# gregorian chant?



## jmayzer (Dec 10, 2015)

hello everyone,

i have recently discovered the rhapsodie on a theme of a gregorian easter chant, op. 10 by marcel grandjany. it's a beautiful, haunting piece of music, but i'm wondering if anyone knows WHICH gregorian chant this piece is based off of? is it as closely tied as vaughan williams' fantasia is to the tallis piece he based it? just curious.

cheers


----------



## violadude (May 2, 2011)

Unfortunately, without knowing the music, I can't tell you which Gregorian Chant it's based off of, and even then I probably wouldn't know without some serious research.

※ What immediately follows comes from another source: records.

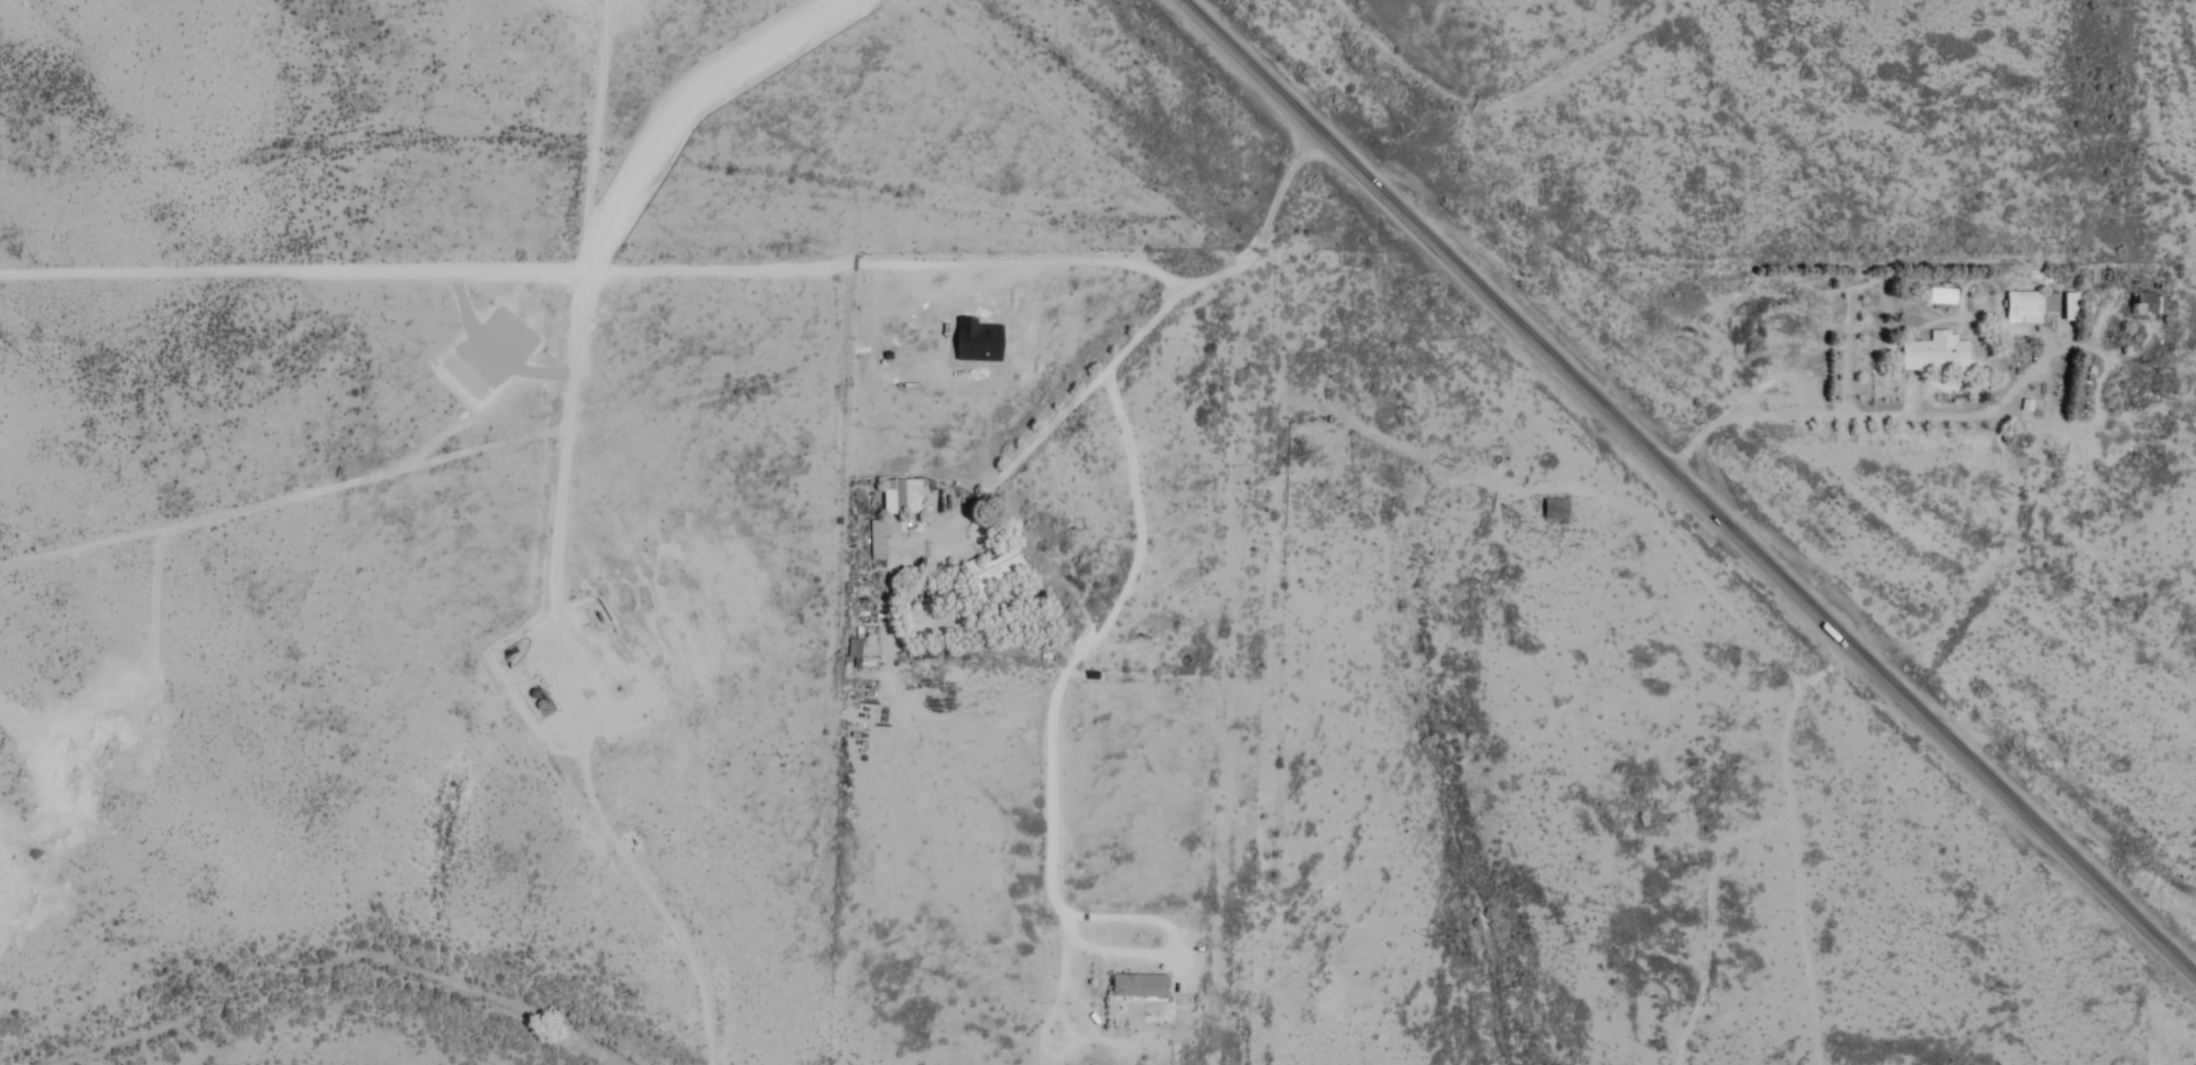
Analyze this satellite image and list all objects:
power tower: (1160, 181)
road: (595, 273)
building: (2030, 304)
road: (1155, 316)
building: (1930, 352)
power tower: (1447, 459)
road: (1687, 489)
building: (901, 494)
building: (992, 572)
road: (1097, 629)
power tower: (1723, 724)
building: (1137, 984)
power tower: (1999, 989)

It is probably not related to the Vaughn-Williams piece. VW's fantasia is based off of a choral piece by Thomas Tallis, not a Gregorian Chant.


----------



## science (Oct 14, 2010)

jmayzer said:


> hello everyone,
> 
> i have recently discovered the rhapsodie on a theme of a gregorian easter chant, op. 10 by marcel grandjany. it's a beautiful, haunting piece of music, but i'm wondering if anyone knows WHICH gregorian chant this piece is based off of? is it as closely tied as vaughan williams' fantasia is to the tallis piece he based it? just curious.
> 
> cheers


What album is it on?


----------



## jmayzer (Dec 10, 2015)

violadude said:


> Unfortunately, without knowing the music, I can't tell you which Gregorian Chant it's based off of, and even then I probably wouldn't know without some serious research.
> 
> It is probably not related to the Vaughn-Williams piece. VW's fantasia is based off of a choral piece by Thomas Tallis, not a Gregorian Chant.

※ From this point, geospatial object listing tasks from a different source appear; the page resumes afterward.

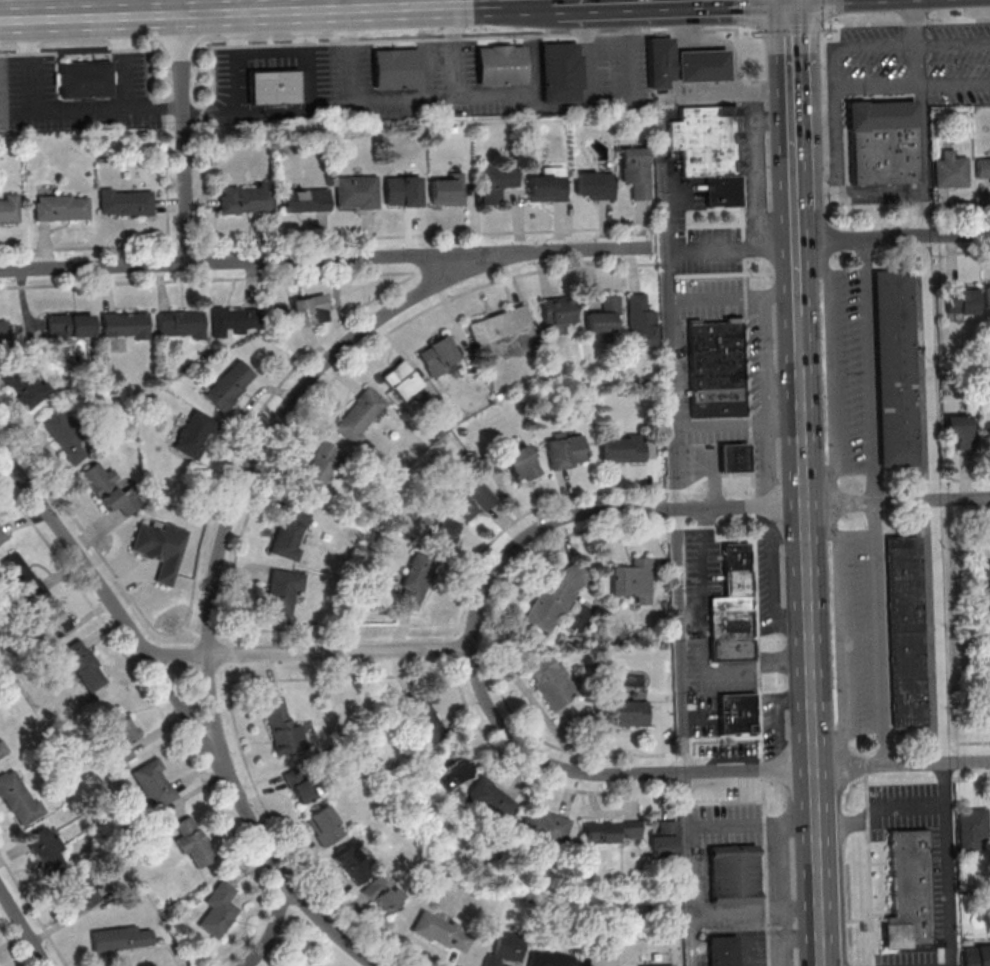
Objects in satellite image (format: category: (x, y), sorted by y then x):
road: (571, 0)
road: (544, 1)
road: (436, 3)
road: (309, 5)
road: (180, 8)
road: (368, 8)
road: (823, 13)
road: (748, 14)
road: (90, 19)
road: (906, 22)
road: (786, 26)
road: (374, 40)
road: (955, 46)
road: (861, 50)
building: (659, 62)
building: (501, 65)
building: (702, 66)
building: (396, 68)
road: (632, 71)
building: (560, 72)
building: (84, 79)
road: (591, 84)
road: (955, 85)
building: (273, 86)
road: (517, 94)
road: (694, 95)
road: (837, 99)
road: (404, 100)
road: (79, 112)
road: (789, 120)
building: (882, 140)
road: (185, 141)
building: (708, 149)
road: (923, 163)
building: (950, 170)
building: (983, 170)
building: (636, 171)
building: (497, 182)
building: (547, 185)
building: (594, 185)
building: (403, 191)
building: (447, 191)
building: (356, 192)
building: (247, 198)
building: (305, 200)
building: (125, 202)
road: (663, 206)
building: (61, 207)
building: (9, 210)
road: (927, 236)
road: (829, 240)
road: (730, 244)
road: (322, 261)
road: (796, 278)
building: (987, 294)
road: (771, 295)
road: (706, 298)
building: (961, 298)
building: (310, 310)
building: (556, 310)
building: (604, 316)
building: (233, 320)
building: (640, 322)
building: (179, 323)
building: (69, 325)
building: (124, 325)
building: (498, 326)
building: (2, 331)
road: (798, 334)
building: (439, 358)
building: (716, 360)
road: (770, 361)
building: (894, 366)
road: (831, 369)
road: (670, 379)
building: (401, 380)
building: (20, 385)
building: (230, 385)
building: (360, 415)
road: (736, 427)
building: (959, 430)
building: (195, 434)
building: (985, 434)
building: (65, 436)
building: (623, 448)
building: (565, 449)
building: (733, 458)
building: (522, 463)
building: (320, 468)
road: (250, 470)
building: (110, 489)
road: (752, 497)
building: (471, 500)
road: (874, 502)
road: (692, 509)
building: (444, 531)
building: (291, 532)
building: (2, 536)
building: (161, 549)
building: (21, 577)
building: (414, 581)
building: (633, 581)
building: (283, 590)
building: (554, 598)
road: (940, 601)
building: (733, 608)
building: (52, 624)
building: (904, 630)
road: (841, 634)
road: (679, 642)
road: (309, 653)
road: (810, 658)
building: (84, 665)
road: (745, 672)
building: (551, 682)
building: (985, 698)
road: (176, 699)
building: (737, 712)
building: (629, 714)
building: (425, 721)
building: (282, 728)
building: (121, 733)
road: (939, 744)
building: (2, 750)
road: (866, 770)
road: (695, 774)
road: (928, 780)
building: (154, 783)
building: (299, 785)
building: (18, 798)
building: (489, 800)
road: (687, 801)
road: (879, 810)
building: (325, 825)
building: (545, 827)
building: (971, 828)
building: (612, 831)
road: (691, 833)
building: (663, 840)
building: (192, 841)
building: (46, 850)
building: (354, 863)
road: (869, 869)
building: (733, 874)
building: (909, 890)
building: (382, 894)
building: (77, 896)
building: (219, 909)
road: (756, 915)
road: (321, 923)
road: (24, 925)
building: (442, 932)
building: (121, 937)
building: (505, 949)
building: (722, 950)
building: (976, 955)
building: (549, 958)
building: (599, 961)
building: (649, 965)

forgive the confusion, i didn't mean related to the vaughan williams piece, just in the same style - taking an ancient piece of music and turning it into something a bit modern.

here's a link to piece:


----------



## GreenMamba (Oct 14, 2012)

Salva Festa Dies, apparently


----------



## Guest (Dec 11, 2015)

Is this the piece?


----------



## jmayzer (Dec 10, 2015)

GreenMamba said:


> Salva Festa Dies, apparently


yes thats it! thank you!! how did you know? or did you need to do research?


----------



## GreenMamba (Oct 14, 2012)

jmayzer said:


> yes thats it! thank you!! how did you know? or did you need to do research?


Mostly googling, then I listened carefully to both works.


----------



## Pugg (Aug 8, 2014)

GreenMamba said:


> Mostly googling, then I listened carefully to both works.


If half op O.P s did that by themself :lol:


----------